Die “Werkstattaktion” VWs – ein versteckter Rückruf?

Derzeit erhalten Besitzer*innen der mit dem EA288 ausgestatteten Fahrzeuge Schreiben, die sie dazu auffordern, ihre Autos in Werkstätten überprüfen zu lassen. Dabei offenbart der Automobilkonzern nicht, dass ein Manipulationsverdacht besteht. Stattdessen schiebt er technische Probleme im Abgasreinigungssystem vor.

Ein gemeinsamer Rückruf mit dem Kraftfahrt-Bundesamt (KBA) liegt hier, anders als im Fall des EA189-Motors, gerade nicht vor. VW agiert in diesem Fall also allein. Die Indizien dafür, dass der Autobauer diese “Werkstattaktion” nutzt, um einem verbindlichen Rückruf durch das KBA zuvorzukommen, häufen sich also.

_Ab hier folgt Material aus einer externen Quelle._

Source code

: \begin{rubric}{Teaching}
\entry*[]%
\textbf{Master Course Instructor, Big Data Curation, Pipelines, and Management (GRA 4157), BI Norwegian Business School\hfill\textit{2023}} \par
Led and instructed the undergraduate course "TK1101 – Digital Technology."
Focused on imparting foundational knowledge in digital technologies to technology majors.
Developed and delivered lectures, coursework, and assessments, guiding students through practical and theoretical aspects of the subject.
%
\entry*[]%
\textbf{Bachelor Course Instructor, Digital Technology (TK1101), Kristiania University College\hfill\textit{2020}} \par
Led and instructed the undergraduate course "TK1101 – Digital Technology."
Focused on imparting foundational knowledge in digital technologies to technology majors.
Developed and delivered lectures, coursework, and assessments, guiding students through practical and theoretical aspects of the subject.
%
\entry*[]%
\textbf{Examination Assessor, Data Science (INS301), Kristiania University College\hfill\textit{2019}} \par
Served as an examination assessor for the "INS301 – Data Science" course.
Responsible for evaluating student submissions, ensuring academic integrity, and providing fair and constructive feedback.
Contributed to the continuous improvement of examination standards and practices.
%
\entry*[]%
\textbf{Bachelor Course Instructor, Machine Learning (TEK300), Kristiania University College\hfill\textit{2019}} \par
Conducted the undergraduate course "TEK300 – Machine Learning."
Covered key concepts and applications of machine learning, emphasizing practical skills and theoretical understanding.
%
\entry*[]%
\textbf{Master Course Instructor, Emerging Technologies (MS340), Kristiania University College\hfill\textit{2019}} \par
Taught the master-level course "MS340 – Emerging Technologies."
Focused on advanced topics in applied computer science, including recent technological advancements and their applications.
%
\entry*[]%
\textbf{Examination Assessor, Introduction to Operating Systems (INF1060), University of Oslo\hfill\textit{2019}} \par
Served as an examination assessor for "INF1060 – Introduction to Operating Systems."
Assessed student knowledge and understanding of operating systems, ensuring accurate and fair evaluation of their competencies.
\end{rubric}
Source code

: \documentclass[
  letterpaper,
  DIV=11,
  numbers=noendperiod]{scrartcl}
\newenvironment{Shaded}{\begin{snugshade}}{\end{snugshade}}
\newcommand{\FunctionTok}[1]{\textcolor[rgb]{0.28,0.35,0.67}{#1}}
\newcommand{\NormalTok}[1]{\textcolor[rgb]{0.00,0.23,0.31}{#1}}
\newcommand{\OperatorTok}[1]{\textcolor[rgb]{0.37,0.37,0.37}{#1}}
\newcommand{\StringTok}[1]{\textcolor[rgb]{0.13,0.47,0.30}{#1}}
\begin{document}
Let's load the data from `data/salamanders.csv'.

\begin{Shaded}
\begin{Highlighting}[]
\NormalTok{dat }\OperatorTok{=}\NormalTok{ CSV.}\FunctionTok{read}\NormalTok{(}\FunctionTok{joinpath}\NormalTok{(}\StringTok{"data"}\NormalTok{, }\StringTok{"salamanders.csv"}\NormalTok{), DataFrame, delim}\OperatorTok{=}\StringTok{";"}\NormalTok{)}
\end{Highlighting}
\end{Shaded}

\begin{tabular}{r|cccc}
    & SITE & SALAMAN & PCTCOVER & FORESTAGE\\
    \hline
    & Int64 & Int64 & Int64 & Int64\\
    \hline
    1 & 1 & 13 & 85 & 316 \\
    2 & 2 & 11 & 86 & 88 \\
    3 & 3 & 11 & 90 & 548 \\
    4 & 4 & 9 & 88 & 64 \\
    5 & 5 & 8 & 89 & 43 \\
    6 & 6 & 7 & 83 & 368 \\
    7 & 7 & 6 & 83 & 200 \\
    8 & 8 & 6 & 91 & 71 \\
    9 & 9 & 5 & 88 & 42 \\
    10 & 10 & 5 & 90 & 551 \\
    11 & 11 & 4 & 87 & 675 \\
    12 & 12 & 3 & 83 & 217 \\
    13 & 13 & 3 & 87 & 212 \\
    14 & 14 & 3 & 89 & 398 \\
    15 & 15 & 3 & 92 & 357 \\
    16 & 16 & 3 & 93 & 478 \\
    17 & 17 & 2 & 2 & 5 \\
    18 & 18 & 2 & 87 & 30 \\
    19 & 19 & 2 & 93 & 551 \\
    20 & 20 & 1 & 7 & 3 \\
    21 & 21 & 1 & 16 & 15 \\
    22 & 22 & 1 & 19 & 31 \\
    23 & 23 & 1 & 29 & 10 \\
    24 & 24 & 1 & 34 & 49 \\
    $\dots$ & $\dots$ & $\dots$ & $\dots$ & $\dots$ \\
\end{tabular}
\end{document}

Hinweis: Rückruf durch das Kraftfahrt-Bundesamt
Um gefährliche Mängel an Fahrzeugen zu beheben, arbeiten Automobilhersteller häufig mit dem Kraftfahrt-Bundesamt zusammen. Halter*innen von mangelhaften Fahrzeugen werden schriftlich aufgefordert, ihre Autos zur Fehlerbehebung in eine Werkstatt zu bringen. Kommen Halter*innen dieser Aufforderung nicht nach, droht ihnen im schlimmsten Fall ein Fahrverbot.

EA288 auch auf gerichtlichem Prüfstand

In letzter Zeit musste Volkswagen auch in Bezug auf den Motor EA288 vor Gerichten immer wieder Niederlagen einstecken. Erst im Februar diesen Jahres entschied das Oberlandesgericht Köln in einem Rechtsstreit zwischen Verbraucher und VW zugunsten des Verbrauchers. Das Gericht sah auch beim Motor EA288 eine Manipulation als gegeben an.

Es scheint, als versuche Volkswagen jetzt, die Aussicht auf Erfolg vor Gericht für Kund*innen möglichst klein zu halten. Die “Werkstattaktion” soll dem Unternehmen die Möglichkeit geben, die Manipulation der Motoren ohne Wissen der Betroffenen rückgängig zu machen und das KBA aus der ganzen Angelegenheit rauszuhalten.

Denn sobald das KBA involviert ist, veröffentlicht es auch seine Untersuchungs- und Testergebnisse. Im Prozess greifen dann Gerichte gerne auf diese Ausführungen zurück, da das KBA als Fachbehörde Fahrzeuge nicht nur objektiv sondern auch mit der dafür erforderlichen Expertise untersucht.

Lassen Sie Ihre Ansprüche vor Werkstattbesuch prüfen

Expert*innen raten daher, dass Besitzer*innen entsprechender Fahrzeuge eventuelle Ersatzansprüche prüfen lassen und nicht auf das Schreiben zur “Werkstattaktion” von VW zu reagieren. Denn zum Einen kann nur das Kraftfahrt-Bundesamt Sie zu einem Rückruf verpflichten. Zum Anderen haben Softwareupdates oft negative Folgen für die Fahrzeuge. Ein höherer Verbrauch und Verschleiß sowie eine niedrigere Leistung sind häufig Begleiterscheinungen eines solchen Updates.